Agreed. I've heard of this before but for my life I can't remember where. It doesn't seem like a big step for birds to realize that dropping their prey from mid air will make it a little more of a cooperative meal.


----------



## xhexdx (May 6, 2009)

Re: Being stung by a dead scorpion:

I can see someone accidentally stepping on a dead one or putting enough force against the stinger to break skin.  And there *might* be residual venom left on the stinger, leading to a reaction.  But as pandinus said, a true sting where venom is actually injected would require a scorpion to be alive or at least having muscle spasms shortly after death.

--Joe


----------



## alexi (May 6, 2009)

xhexdx said:


> Re: Being stung by a dead scorpion:
> 
> I can see someone accidentally stepping on a dead one or putting enough force against the stinger to break skin.  And there *might* be residual venom left on the stinger, leading to a reaction.  But as pandinus said, a true sting where venom is actually injected would require a scorpion to be alive or at least having muscle spasms shortly after death.
> 
> --Joe


what if you squished the telson as you stepped on it?  Does that still not force out venom?


----------



## pandinus (May 6, 2009)

alexi said:


> what if you squished the telson as you stepped on it?  Does that still not force out venom?

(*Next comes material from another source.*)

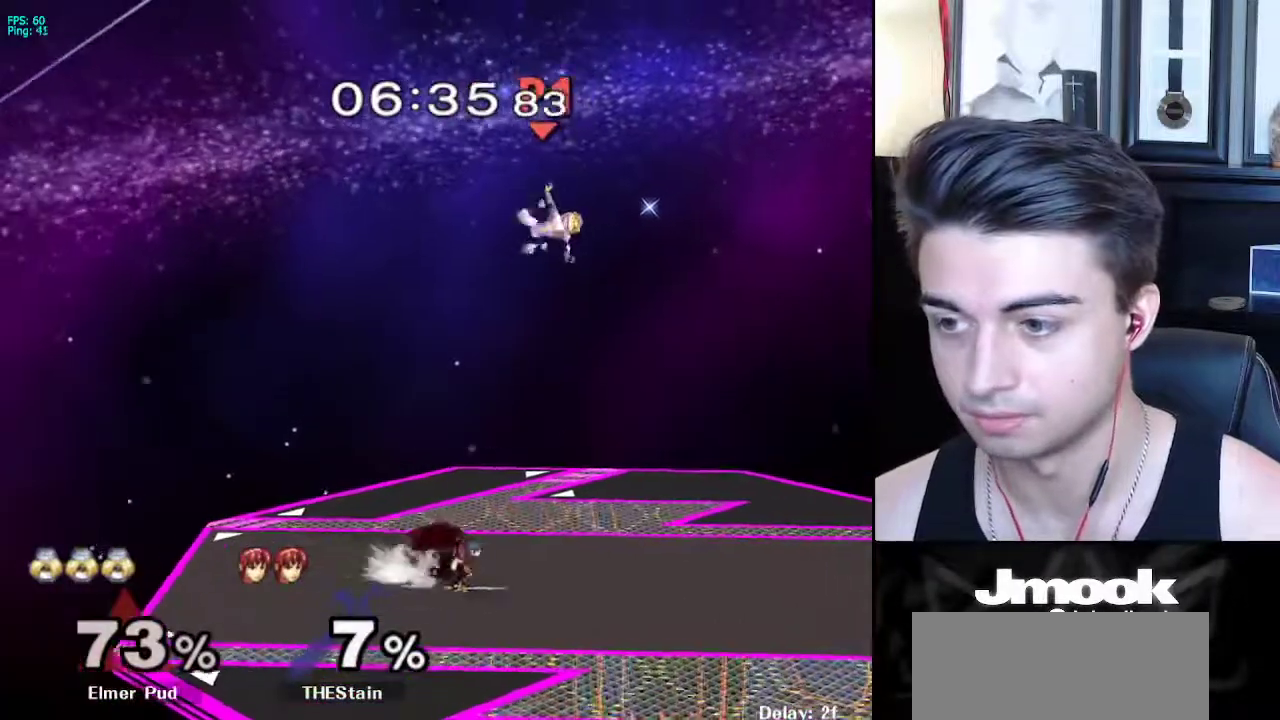
{"buttons": [], "left_stick": "up", "right_stick": "center", "events": [[250, "left_stick", "up"]]}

i think thats a pretty unlikely what if. the telson is very small, and hard, which would make it difficult to crush using sucha a comparatively large surface area to distribute pressure. the pressure would have to all be concentrated on a very small area to crush the telson, and even then the chnaces of it forcing venom through the stinger as opposed to just seeping out of the squished reservoir is still slim to none



John


----------



## Kathy (May 6, 2009)

Until now I have never understood the different between poison and venom.  I always used those terms interchangeably never realizing how different they are.  Thank you for taking the time to answer my questions, it really is pretty fascinating.   On another note, I was at a wedding two weeks ago (the groom is an snake/spider/scorpion person) and he had suckers for the kids to eat with scorpions in them.  They were REAL.  He said they really were edible.  I could not imagine how that could be possible, but now I understand how it is possible to eat scorpions....not that I plan on doing that at any time.......


----------



## Galapoheros (May 6, 2009)

Birds seem to know what they are doing, I wouldn't worry about that at all.  Nature is best left alone, imo it doesn't need our help other than the damage we cause and it doesn't care anyway.  As far as we know, the venom may not hurt them much, it'd be interesting to look into.  I wouldn't be surprised if nobody has looked into that.  Birds are fast and clever in nature.


----------



## pandinus (May 7, 2009)

kathy_in_arizon said:


> Until now I have never understood the different between poison and venom.  I always used those terms interchangeably never realizing how different they are.  Thank you for taking the time to answer my questions, it really is pretty fascinating.   On another note, I was at a wedding two weeks ago (the groom is an snake/spider/scorpion person) and he had suckers for the kids to eat with scorpions in them.  They were REAL.  He said they really were edible.  I could not imagine how that could be possible, but now I understand how it is possible to eat scorpions....not that I plan on doing that at any time.......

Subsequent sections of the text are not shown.